The great security worker shortage myth

Posted by

In the year 1900 Americans spent 43% of their income on food. Almost half of all Americans worked on farms. Today, we spend less than 10% of our income on food and less than 2% of the population are employed in farming. Over the same period, the US population went up tenfold. Technological innovations including better seed yields and improving productivity through automation such as the tractor (see figure below) have led to the dramatic shift. If agricultural productivity had not changed since 1900, we would have around 170 million farmers. Instead, today we have just over 2 million.


Hardly a week goes by that you don’t hear dire reports about a cybersecurity worker shortage. It has become a mantra that nobody disputes. Some even go so far as to make the mathematically impossible claim that there is a zero or even negative unemployment rate for cyber workers.

The truth is, we don’t have a staffing shortage, we have a productivity problem.

A good metric to look at is IT security spending as a percentage of the overall IT budget because it is a better indicator of productivity than percentage growth in absolute terms. Optimally, you would want security spending as a percentage of total IT spending to be constant or even decreasing relative to IT spending. Instead, we have this:

Percentage of total IT budgets spent on IT security from FY2005 to FY2017

That level of cyber spending increase is in the league of healthcare spending, which most everyone says is unsustainable.

One big hurdle for the industry is the “do it yourself” approach to security. The tide toward public cloud services is growing, but the appetite for outsourcing security functions is still not there for many organizations. Let’s do some rough math. In order to staff an in-house 24×7 Security Operations Center (SOC), you need at bare minimum 12-16 security staff. Like firefighters, they won’t be particularly busy, except for times there is a serious incident to deal with.
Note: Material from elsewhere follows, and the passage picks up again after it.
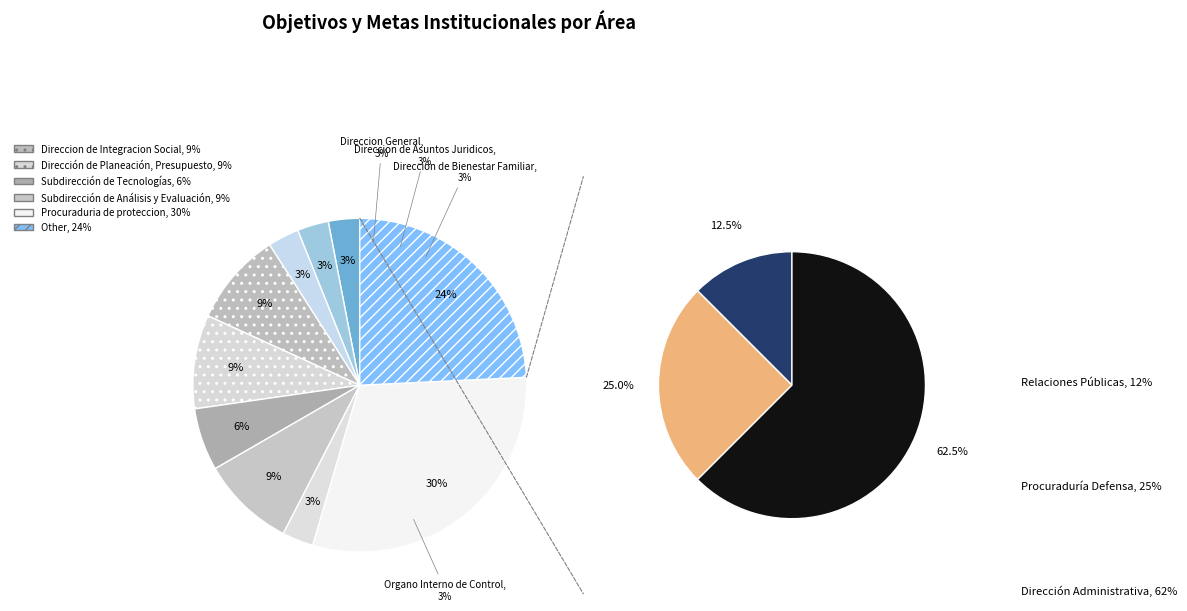

Does any single category account for the majority?

No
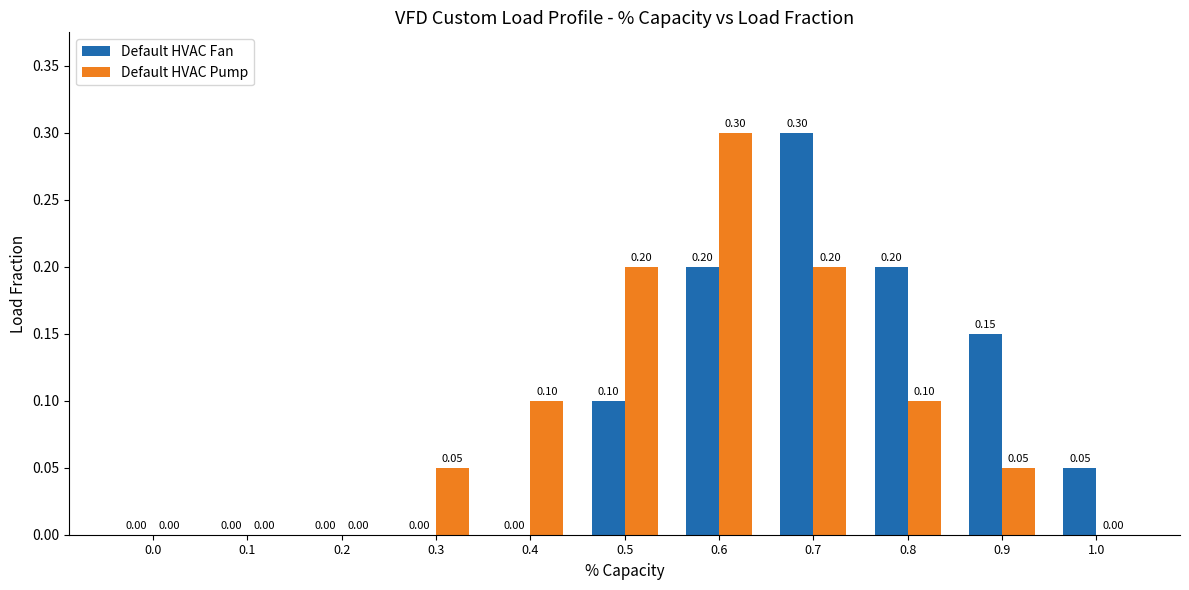

Is the value of Default HVAC Pump at 0.6 greater than the value of Default HVAC Fan at 0.8?

Yes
I talk to a lot of Managed Security Service Provider (MSSP) executives. There is a large amount of excess capacity in security outsourcing. There is no waiting list to sign up for services like Managed Detection and Response (MDR). The same 12-16 security staff in an MSSP can comfortably support multiple customers. Plus, they can take full advantage of automation capabilities such as Security Orchestration, Automation and Response (SOAR), which further enhances their productivity. Going back to our farming metaphor, companies have built their own security gardens. They may prefer homegrown organic/artesian/non-GMO/heirloom security, but the better economic choice for most organizations is the off-the-shelf crops from the big-time professional “farmers.” A tractor is probably a bad investment for your garden, but great if you are farming to feed hundreds of people.

Further, cyber staff and consultants are the modern-day horses and mules of the security industry. Not only are they expensive, they are unproductive. Doubling the volume of security projects generally means doubling the number of security staff. Cyber staff don’t follow Moore’s Law. There is also no incentive to improve productivity in a cyber consulting industry based on selling billable hours. Finally, we have too many security tools – when is the last time you heard of a security tool being retired?

Automation is just starting to make inroads in cyber, and it will dramatically change the cost structure of the industry, to include reducing labor requirements. The economic impact from the Coronavirus pandemic has accelerated this transformation. We are already seeing studies that show a slowdown in cyber spending and movement to outsourcing cyber functions. The perceived shortage of cyber talent is going away quickly.